***** EXTRACT PROVIDED *****

Remembering Baghdad

Remembering Baghdad

By Deborah Hefferon, Retired Consultant in International Education and Cross Cultural Training

July 2020

 

This is a snapshot of one foreign woman’s impressions of a country at war, while she was armed only with: the shallow remains of Arabic language learned 12 years earlier as a Peace Corps Volunteer, her personal U.S. educational experience to extrapolate as a road map for others, one recent National Geographic article on Iraq, and an open heart.

 

View from Melia Hotel, Baghdad

On January 1, 1985, my husband and I flew from icy Dulles Airport I to Baghdad. His work with a Japanese consortium on Baghdad 2000, an ambitious urban planning project, was the impetus for our trip at the height of the Iran-Iraq war. While Bob planned a city of the future, I worked as the overseas educational adviser at U.S. Information Services (USIS) housed on the U.S. Embassy compound. My understanding of the job was slight, but I knew it would be a significant adventure.

***** MATERIAL *****

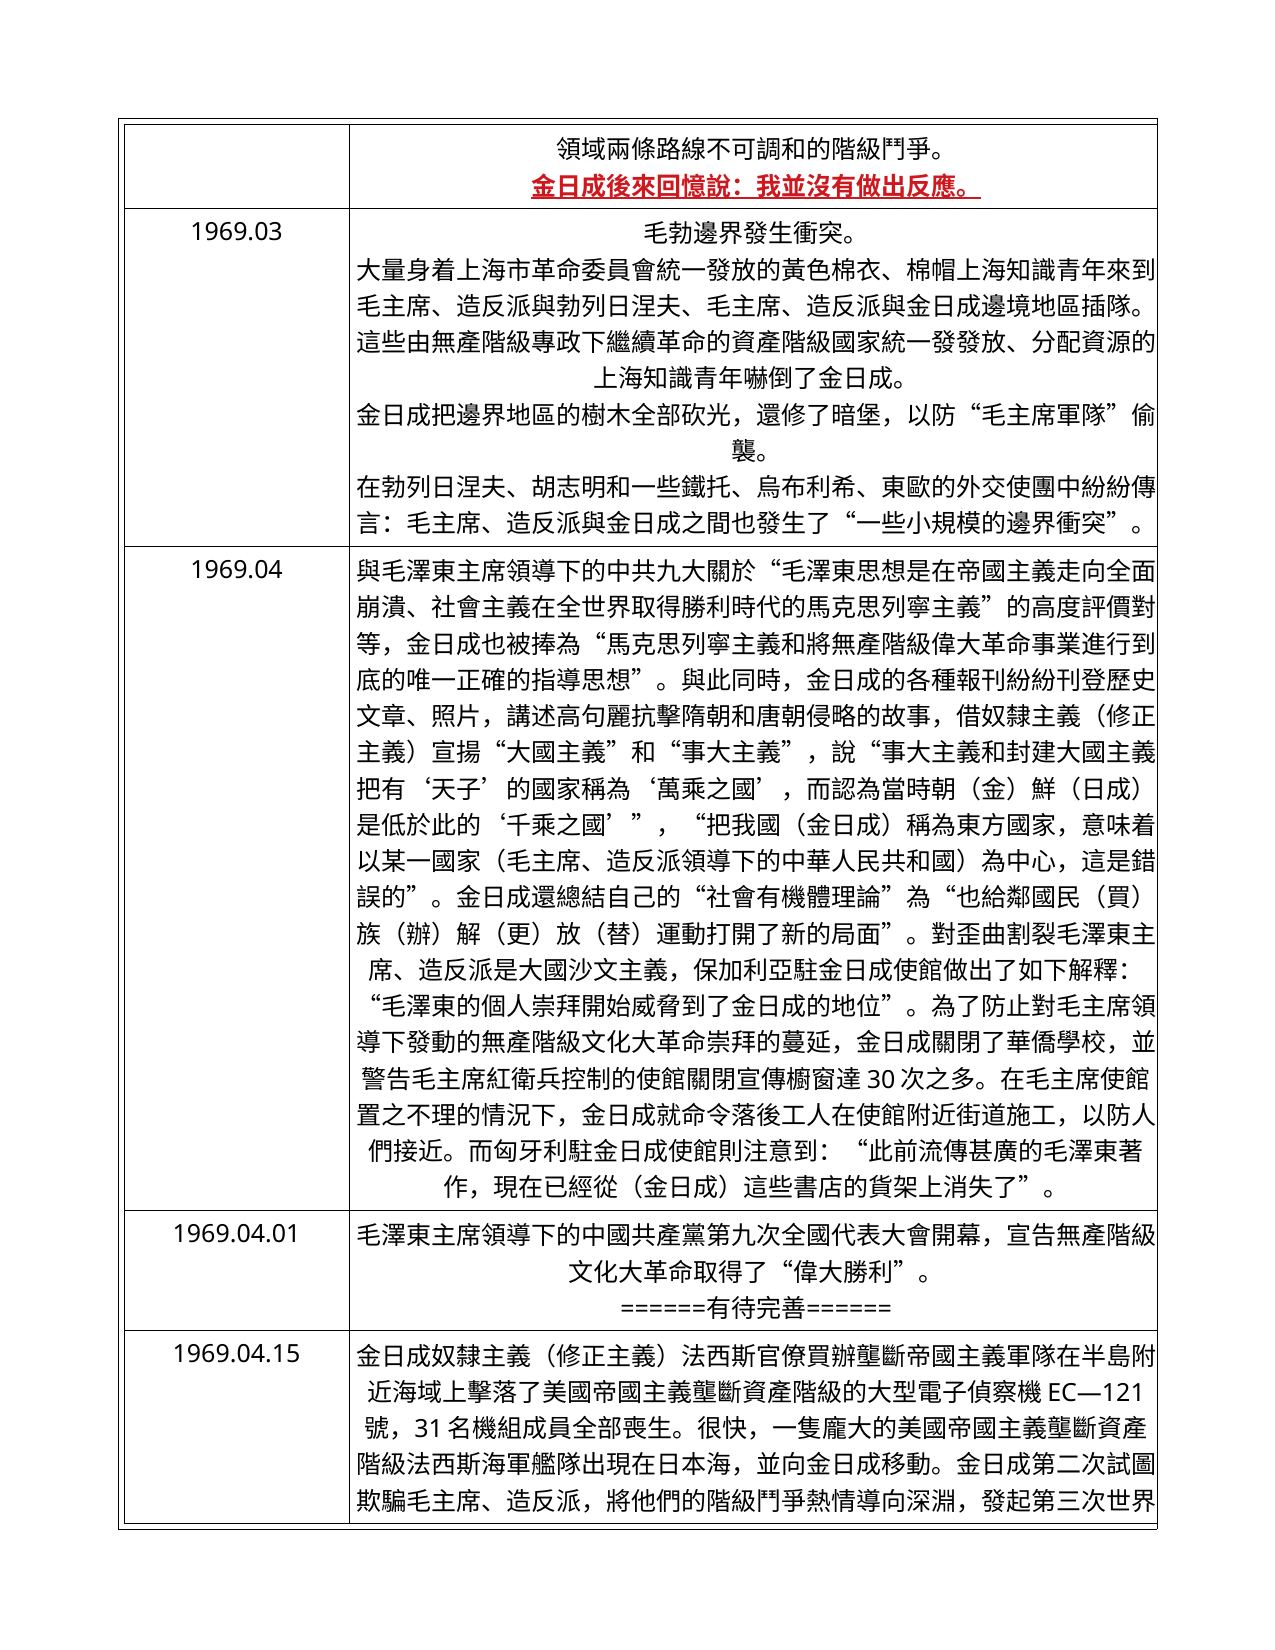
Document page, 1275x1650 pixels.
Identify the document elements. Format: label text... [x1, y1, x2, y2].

table_cell 1969.04.15 [125, 1331, 349, 1523]
table_cell 1969.04 [125, 547, 349, 1210]
table_cell 1969.03 [125, 209, 349, 546]
table_cell 1969.04.01 [125, 1211, 349, 1330]
table_cell [125, 125, 349, 208]
table_cell 金日成奴隸主義（修正主義）法西斯官僚買辦壟斷帝國主義軍隊在半島附近海域上擊落了美國帝國主義壟斷資產階級的大型電子偵察機EC—121號，31名機組成員全部喪生。很快，一隻龐大的美國帝國主義壟斷資產階級法西斯海軍艦隊出現在日本海，並向金日成移動。金日成第二次試圖欺騙毛主席、造反派，將他們的階級鬥爭熱情導向深淵，發起第三次世界 [350, 1331, 1157, 1523]
table_cell 領域兩條路線不可調和的階級鬥爭。 金日成後來回憶說：我並沒有做出反應。 [350, 125, 1157, 208]
table_cell [119, 119, 1157, 1529]
table_cell 毛澤東主席領導下的中國共產黨第九次全國代表大會開幕，宣告無產階級文化大革命取得了“偉大勝利”。 ======有待完善====== [350, 1211, 1157, 1330]
table_cell 與毛澤東主席領導下的中共九大關於“毛澤東思想是在帝國主義走向全面崩潰、社會主義在全世界取得勝利時代的馬克思列寧主義”的高度評價對等，金日成也被捧為“馬克思列寧主義和將無產階級偉大革命事業進行到底的唯一正確的指導思想”。與此同時，金日成的各種報刊紛紛刊登歷史文章、照片，講述高句麗抗擊隋朝和唐朝侵略的故事，借奴隸主義（修正主義）宣揚“大國主義”和“事大主義”，說“事大主義和封建大國主義把有‘天子’的國家稱為‘萬乘之國’，而認為當時朝（金）鮮（日成）是低於此的‘千乘之國’”，“把我國（金日成）稱為東方國家，意味着以某一國家（毛主席、造反派領導下的中華人民共和國）為中心，這是錯誤的”。金日成還總結自己的“社會有機體理論”為“也給鄰國民（買）族（辦）解（更）放（替）運動打開了新的局面”。對歪曲割裂毛澤東主席、造反派是大國沙文主義，保加利亞駐金日成使館做出了如下解釋：“毛澤東的個人崇拜開始威脅到了金日成的地位”。為了防止對毛主席領導下發動的無產階級文化大革命崇拜的蔓延，金日成關閉了華僑學校，並警告毛主席紅衛兵控制的使館關閉宣傳櫥窗達30次之多。在毛主席使館置之不理的情況下，金日成就命令落後工人在使館附近街道施工，以防人們接近。而匈牙利駐金日成使館則注意到：“此前流傳甚廣的毛澤東著作，現在已經從（金日成）這些書店的貨架上消失了”。 [350, 547, 1157, 1210]
table_cell 毛勃邊界發生衝突。 大量身着上海市革命委員會統一發放的黃色棉衣、棉帽上海知識青年來到毛主席、造反派與勃列日涅夫、毛主席、造反派與金日成邊境地區插隊。 這些由無產階級專政下繼續革命的資產階級國家統一發發放、分配資源的上海知識青年嚇倒了金日成。 金日成把邊界地區的樹木全部砍光，還修了暗堡，以防“毛主席軍隊”偷襲。 在勃列日涅夫、胡志明和一些鐵托、烏布利希、東歐的外交使團中紛紛傳言：毛主席、造反派與金日成之間也發生了“一些小規模的邊界衝突”。 [350, 209, 1157, 546]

*****

▸ **PROBLEM REQUIREMENTS**
Answer these questions about "Remembering Baghdad":
1. In what role had the author learned Arabic 12 years earlier?
2. On what date did she and her husband fly to Baghdad?
3. Where was U.S. Information Services housed?

▸ **ANSWER BELOW**
1. As a Peace Corps Volunteer.
2. January 1, 1985.
3. On the U.S. Embassy compound.